# Storm's Twins - updated pics



## farmgirl42 (Jan 3, 2010)

Today, my FF Storm kidded - a picture-perfect delivery. (Thank goodness!)

Twins: a boy and a girl! I will post pictures soon. They look to be healthy and happy and I am so relieved!


----------



## FunnyRiverFarm (Sep 13, 2008)

*Re: Storm's Twins*

:stars: Congrats! Can't wait for the pictures! :stars:


----------



## StaceyRosado (Oct 5, 2007)

*Re: Storm's Twins*

congratulations glad things went smoothly


----------



## maple hill farm tina (Mar 14, 2010)

*Re: Storm's Twins*

Congratulations!
Tina


----------



## toth boer goats (Jul 20, 2008)

*Re: Storm's Twins*

congrats.......... :leap: :clap: :hi5: :greengrin:


----------



## RowdyKidz (Apr 2, 2009)

*Re: Storm's Twins*

Congrats!


----------



## farmgirl42 (Jan 3, 2010)

*Re: Storm's Twins - pics added*

Here's a link to pics of Storm's babies - sort of dry, about 3 hours old. Also a pic of Storm from January.
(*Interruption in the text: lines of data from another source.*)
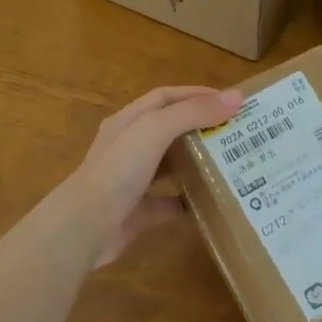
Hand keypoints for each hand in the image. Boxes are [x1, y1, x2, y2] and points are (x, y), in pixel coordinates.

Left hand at [65, 85, 241, 266]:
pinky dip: (190, 202)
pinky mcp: (139, 212)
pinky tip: (213, 202)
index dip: (196, 94)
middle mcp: (129, 148)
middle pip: (170, 130)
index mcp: (129, 122)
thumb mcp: (155, 130)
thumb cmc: (118, 169)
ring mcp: (133, 181)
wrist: (85, 226)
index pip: (165, 98)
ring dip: (197, 163)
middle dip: (201, 128)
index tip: (230, 101)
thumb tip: (236, 97)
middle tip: (236, 132)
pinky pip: (169, 204)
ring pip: (170, 166)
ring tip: (231, 162)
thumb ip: (193, 112)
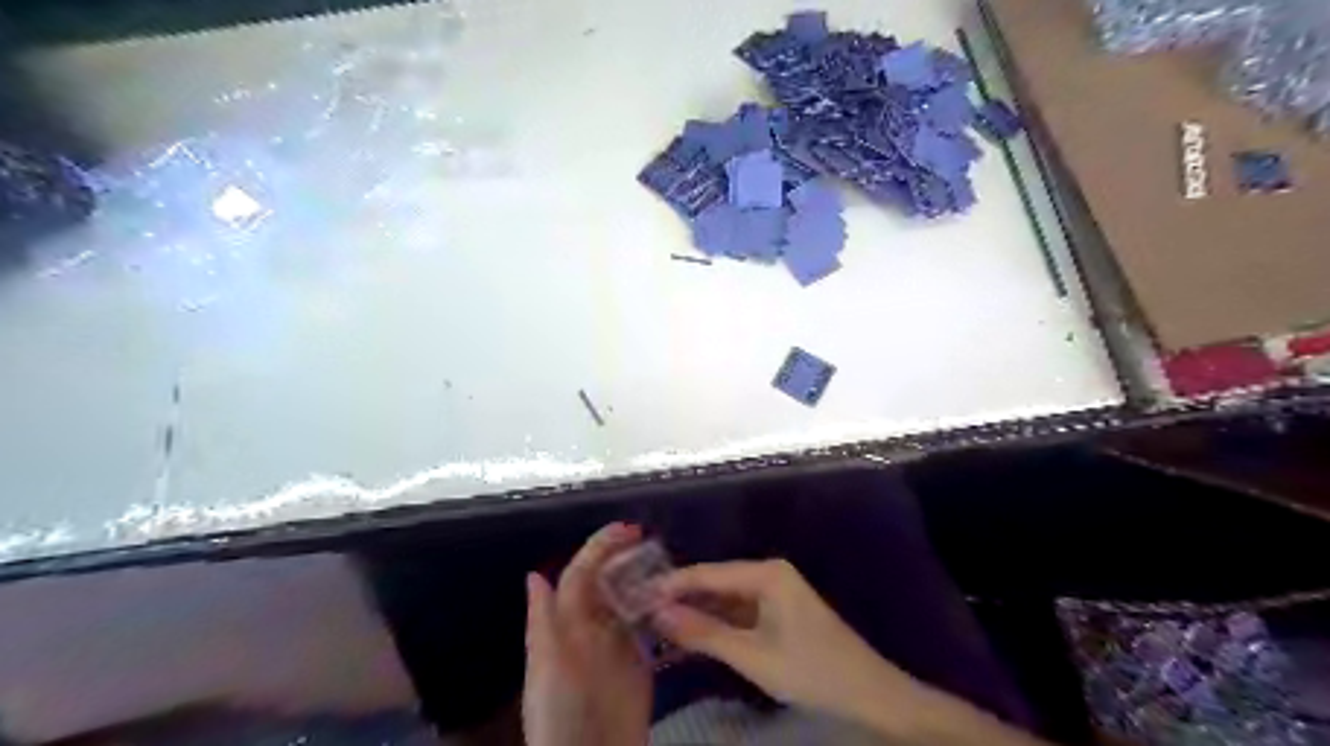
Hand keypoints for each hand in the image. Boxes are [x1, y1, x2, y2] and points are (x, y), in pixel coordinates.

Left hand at [523, 522, 653, 745]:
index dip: (601, 548)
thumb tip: (536, 573)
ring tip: (671, 563)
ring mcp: (619, 644)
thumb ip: (542, 621)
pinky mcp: (641, 662)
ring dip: (647, 579)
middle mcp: (592, 626)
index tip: (628, 529)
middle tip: (655, 541)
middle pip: (610, 582)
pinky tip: (678, 598)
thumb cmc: (558, 712)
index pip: (582, 574)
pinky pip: (651, 627)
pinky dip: (662, 609)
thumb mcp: (546, 667)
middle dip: (627, 557)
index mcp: (567, 623)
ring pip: (632, 600)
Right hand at [651, 562, 921, 725]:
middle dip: (682, 596)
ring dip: (698, 611)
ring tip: (658, 621)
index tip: (636, 594)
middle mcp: (770, 573)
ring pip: (727, 597)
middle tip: (642, 609)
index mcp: (766, 573)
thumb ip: (703, 633)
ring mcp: (776, 591)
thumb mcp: (751, 655)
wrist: (868, 694)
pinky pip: (741, 610)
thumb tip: (659, 613)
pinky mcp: (780, 610)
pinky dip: (718, 622)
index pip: (708, 573)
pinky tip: (694, 632)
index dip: (672, 584)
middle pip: (716, 581)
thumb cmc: (810, 670)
The babies are doing great today!

http://www.facebook.com/album.php?aid=15034&id=100000290453581&l=a7e6152501


----------



## toth boer goats (Jul 20, 2008)

*Re: Storm's Twins - pics added*

very nice .... :greengrin:


----------



## StaceyRosado (Oct 5, 2007)

*Re: Storm's Twins - pics added*

oh they look like Oberhaslis so adorable


----------



## greatcashmeres (Jul 13, 2008)

*Re: Storm's Twins - pics added*

They are wonderful-congrats to all! :stars:


----------



## farmgirl42 (Jan 3, 2010)

Daffodil:

__
https://flic.kr/p/4535270292

RainMan:

__
https://flic.kr/p/4535271906

I'm in love! :lovey:

Just had to share...


----------



## AlaskaBoers (May 7, 2008)

aww! are they obers?


----------



## nutmegfarm (Dec 23, 2009)

Aww...very nice!! Congrats on the new additions!!  They're adorable!


----------



## farmgirl42 (Jan 3, 2010)

Thanks, Meagan.

Hi, Katrina. Yes, they are obers - my very first kids ever!


----------



## greatcashmeres (Jul 13, 2008)

Looking good and the black is so sharp on them. :shades:


----------